Kuwait mulls new 'anti-terror' laws after mosque bombing
Kuwait's Oil Minister Ali al-Omair said the government will examine on Monday new security legislation, following a suicide bomb attack on a Shia mosque that left 26 dead.
"The cabinet will discuss this issue Monday," said Omair when asked about a government plan to introduce anti-terror legislation. He provided no details.
Several MPs have said they will pass any such legislation needed to crack down on "extremists".
"If they need more legislation, we are prepared in order to strike at the elements of evil and terrorism," Shia MP Abdulhameed Dashti said in a statement.
Kuwait on Sunday identified the suicide bomber behind the attack as a Saudi national.
Friday's attack also wounded 227 worshippers in the first bombing of a mosque in the tiny Gulf state and Kuwait's security services have vowed to catch and punish those responsible.
The Islamic State group's Saudi affiliate, the so-called Najd Province, claimed the bombing and identified the assailant as Abu Suleiman al-Muwahhid.
In a statement, Kuwait's interior ministry gave the real name of the attacker as Fahd Suleiman Abdulmohsen al-Qaba'a, born in 1992.
It said that he entered the country through Kuwait Airport at dawn on Friday, the same day of the bombing.
A handout photograph of Qaba'a showed a young bearded man wearing a traditional Saudi headdress.
Earlier on Sunday, the ministry said that security services arrested the driver of the car that transported the bomber to the Al-Imam Al-Sadeq mosque in Kuwait City.

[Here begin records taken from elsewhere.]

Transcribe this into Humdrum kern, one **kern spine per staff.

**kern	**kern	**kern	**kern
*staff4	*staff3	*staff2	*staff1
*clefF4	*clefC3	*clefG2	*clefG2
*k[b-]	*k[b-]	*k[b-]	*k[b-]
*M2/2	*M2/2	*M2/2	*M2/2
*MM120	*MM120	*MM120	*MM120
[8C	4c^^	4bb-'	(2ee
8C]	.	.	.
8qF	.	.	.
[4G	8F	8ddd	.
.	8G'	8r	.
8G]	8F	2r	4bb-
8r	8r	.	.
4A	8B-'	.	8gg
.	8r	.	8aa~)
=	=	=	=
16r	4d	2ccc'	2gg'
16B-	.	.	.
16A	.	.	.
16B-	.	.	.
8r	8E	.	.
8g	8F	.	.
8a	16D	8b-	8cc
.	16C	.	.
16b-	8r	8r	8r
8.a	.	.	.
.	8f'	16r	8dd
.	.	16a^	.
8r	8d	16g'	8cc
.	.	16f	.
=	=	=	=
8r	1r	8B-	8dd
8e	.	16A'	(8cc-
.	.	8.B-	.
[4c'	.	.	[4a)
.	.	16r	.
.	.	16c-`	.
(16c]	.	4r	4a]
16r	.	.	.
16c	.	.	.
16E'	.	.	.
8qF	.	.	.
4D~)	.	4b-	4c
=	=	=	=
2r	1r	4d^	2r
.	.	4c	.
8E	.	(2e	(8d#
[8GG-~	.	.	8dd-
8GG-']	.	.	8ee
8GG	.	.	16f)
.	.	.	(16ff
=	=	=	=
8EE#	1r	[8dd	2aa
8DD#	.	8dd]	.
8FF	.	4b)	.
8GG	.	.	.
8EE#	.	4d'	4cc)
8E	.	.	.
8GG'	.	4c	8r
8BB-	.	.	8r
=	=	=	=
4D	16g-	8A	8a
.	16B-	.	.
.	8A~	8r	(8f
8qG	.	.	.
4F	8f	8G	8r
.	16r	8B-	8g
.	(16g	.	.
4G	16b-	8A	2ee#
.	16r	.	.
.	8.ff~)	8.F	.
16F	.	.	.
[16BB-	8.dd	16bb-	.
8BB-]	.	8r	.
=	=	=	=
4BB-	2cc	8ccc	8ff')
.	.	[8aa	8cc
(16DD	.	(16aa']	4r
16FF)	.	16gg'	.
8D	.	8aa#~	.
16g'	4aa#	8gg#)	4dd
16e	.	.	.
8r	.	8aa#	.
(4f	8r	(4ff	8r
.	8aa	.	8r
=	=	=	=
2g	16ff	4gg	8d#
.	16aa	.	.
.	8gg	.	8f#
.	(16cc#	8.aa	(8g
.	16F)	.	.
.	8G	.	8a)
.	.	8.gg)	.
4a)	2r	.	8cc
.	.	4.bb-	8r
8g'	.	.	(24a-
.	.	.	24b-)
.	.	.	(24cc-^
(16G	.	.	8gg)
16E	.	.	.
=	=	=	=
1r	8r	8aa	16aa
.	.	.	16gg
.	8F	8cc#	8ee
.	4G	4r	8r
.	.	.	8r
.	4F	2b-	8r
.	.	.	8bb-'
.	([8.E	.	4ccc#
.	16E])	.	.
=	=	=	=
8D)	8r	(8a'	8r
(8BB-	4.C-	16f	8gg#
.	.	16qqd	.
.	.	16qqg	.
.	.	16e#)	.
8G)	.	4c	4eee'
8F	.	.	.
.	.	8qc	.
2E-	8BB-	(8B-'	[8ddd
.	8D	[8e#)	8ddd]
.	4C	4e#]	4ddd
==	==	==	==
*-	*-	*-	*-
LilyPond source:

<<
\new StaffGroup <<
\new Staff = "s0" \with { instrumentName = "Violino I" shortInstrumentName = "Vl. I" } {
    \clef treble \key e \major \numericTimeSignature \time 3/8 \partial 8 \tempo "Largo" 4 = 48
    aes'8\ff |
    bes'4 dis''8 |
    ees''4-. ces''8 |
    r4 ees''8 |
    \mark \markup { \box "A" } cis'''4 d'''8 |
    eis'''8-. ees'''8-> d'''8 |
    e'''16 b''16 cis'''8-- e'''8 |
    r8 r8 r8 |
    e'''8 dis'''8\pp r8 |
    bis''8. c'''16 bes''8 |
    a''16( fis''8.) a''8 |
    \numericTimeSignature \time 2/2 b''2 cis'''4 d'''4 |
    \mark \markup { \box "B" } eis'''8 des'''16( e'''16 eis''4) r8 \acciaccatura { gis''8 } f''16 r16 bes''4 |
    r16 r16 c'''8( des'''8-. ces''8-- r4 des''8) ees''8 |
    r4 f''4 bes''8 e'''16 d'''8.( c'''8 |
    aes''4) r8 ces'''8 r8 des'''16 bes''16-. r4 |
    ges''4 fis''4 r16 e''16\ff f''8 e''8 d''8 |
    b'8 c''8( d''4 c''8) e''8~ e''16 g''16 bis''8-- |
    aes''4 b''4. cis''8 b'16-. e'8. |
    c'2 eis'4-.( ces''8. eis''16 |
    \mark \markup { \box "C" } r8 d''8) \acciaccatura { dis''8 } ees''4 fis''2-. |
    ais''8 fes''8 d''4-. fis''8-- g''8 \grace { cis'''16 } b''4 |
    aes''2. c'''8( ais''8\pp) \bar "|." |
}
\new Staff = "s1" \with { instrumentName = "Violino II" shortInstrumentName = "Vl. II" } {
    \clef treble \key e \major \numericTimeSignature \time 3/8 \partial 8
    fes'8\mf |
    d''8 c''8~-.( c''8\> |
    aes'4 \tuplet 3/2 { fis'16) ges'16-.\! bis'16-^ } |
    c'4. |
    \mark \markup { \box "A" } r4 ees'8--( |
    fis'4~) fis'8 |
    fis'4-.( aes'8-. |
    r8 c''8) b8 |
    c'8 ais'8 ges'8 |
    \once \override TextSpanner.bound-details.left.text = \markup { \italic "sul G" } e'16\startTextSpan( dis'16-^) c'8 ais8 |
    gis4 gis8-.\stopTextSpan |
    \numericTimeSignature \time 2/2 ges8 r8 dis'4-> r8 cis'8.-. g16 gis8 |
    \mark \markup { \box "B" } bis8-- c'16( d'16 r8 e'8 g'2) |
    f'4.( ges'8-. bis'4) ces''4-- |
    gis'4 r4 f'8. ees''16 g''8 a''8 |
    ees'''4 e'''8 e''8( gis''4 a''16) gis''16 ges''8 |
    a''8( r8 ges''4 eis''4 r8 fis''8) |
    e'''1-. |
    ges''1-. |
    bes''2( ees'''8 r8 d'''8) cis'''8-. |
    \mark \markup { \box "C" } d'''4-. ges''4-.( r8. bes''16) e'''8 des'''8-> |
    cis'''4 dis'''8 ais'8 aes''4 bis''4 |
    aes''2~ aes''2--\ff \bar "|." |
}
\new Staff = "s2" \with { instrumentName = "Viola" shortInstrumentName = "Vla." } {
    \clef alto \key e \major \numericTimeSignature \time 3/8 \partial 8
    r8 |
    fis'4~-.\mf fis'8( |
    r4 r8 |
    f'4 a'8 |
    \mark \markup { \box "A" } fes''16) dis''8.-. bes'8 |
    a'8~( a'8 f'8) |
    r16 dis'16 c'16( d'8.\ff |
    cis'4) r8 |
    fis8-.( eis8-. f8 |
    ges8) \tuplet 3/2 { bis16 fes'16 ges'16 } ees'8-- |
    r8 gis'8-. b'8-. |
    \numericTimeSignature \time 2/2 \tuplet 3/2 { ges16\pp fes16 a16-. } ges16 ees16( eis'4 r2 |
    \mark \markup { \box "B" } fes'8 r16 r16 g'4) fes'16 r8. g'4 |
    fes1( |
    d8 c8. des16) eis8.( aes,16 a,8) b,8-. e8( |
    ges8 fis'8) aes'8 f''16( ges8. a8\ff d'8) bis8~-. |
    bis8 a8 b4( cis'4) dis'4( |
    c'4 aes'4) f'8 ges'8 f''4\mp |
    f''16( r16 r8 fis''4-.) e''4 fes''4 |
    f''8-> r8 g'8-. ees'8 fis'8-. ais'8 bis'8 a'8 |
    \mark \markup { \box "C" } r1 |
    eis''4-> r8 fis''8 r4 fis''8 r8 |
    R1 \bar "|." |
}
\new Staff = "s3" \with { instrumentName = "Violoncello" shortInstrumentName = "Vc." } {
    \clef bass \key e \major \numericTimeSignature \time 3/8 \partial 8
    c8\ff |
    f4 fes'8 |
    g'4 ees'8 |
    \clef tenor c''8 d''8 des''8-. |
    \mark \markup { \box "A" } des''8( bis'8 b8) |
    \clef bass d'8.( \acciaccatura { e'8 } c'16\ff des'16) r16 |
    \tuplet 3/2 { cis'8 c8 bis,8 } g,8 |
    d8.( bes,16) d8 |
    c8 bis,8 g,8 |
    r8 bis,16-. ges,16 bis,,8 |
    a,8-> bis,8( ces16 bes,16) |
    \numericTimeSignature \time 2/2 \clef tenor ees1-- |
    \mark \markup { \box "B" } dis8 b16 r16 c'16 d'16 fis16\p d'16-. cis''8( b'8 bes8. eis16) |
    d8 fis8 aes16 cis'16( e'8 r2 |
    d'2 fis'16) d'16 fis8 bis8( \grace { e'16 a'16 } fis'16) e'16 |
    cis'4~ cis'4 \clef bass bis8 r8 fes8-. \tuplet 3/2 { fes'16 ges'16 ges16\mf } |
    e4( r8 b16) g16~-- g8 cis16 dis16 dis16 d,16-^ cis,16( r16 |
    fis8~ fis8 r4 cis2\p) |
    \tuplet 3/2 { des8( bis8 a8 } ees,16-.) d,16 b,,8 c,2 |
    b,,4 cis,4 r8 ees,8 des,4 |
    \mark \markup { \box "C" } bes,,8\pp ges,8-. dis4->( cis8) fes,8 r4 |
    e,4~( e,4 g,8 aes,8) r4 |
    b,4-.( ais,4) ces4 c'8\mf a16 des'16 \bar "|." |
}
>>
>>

He was named as Abdulrahman Sabah Eidan Saud, 26, and described as an "illegal resident," the term Kuwait uses for stateless people locally known as bidoons.
Authorities on Saturday arrested the car owner, Jarrah Nimr Mejbil Ghazi, born in 1988, and also listed as a stateless person.
Security services have also detained the owner of a house used as a hideout by the driver, describing the owner as a Kuwaiti national who subscribes to "extremist and deviant ideology".
Around 110,000 bidoons live in Kuwait and claim the right to citizenship.
Alleged IS executioner Mohammed Emwazi, who became known by media as "Jihadi John", was born in Kuwait to a stateless family of Iraqi origin which later moved to London.
The breakthroughs in the bombing probe came a day after thousands of Kuwaitis braved scorching summer heat on Saturday to attend the funerals of 18 victims.
Mourners turned out in large numbers for the funerals despite the Ramadan daylight fast and as temperatures hit 45 degrees Celsius (113 Fahrenheit).
Tens of thousands of people headed by the emir offered condolences late Saturday to relatives of victims at Kuwait's Grand Mosque, the largest place of worship for Sunni Muslims, in a show of solidarity.
The cabinet announced after an emergency meeting on Friday that all security agencies and police had been put on alert to confront what it called "black terror".
Justice and Islamic Affairs Minister Yacoub al-Sane said additional security measures will be taken around mosques and places of worship.
The emir, government, parliamentary and political groups and clerics have all said Friday's attack aimed to stir up sectarian strife in the emirate.
Kuwait's Emir Sheikh Sabah al-Ahmad Al-Sabah instructed authorities Sunday to repair the mosque damaged by the blast.
Local media said 18 of those killed were Kuwaitis, three Iranians, two Indians, one each from Pakistan and Saudi Arabia and one bidoon.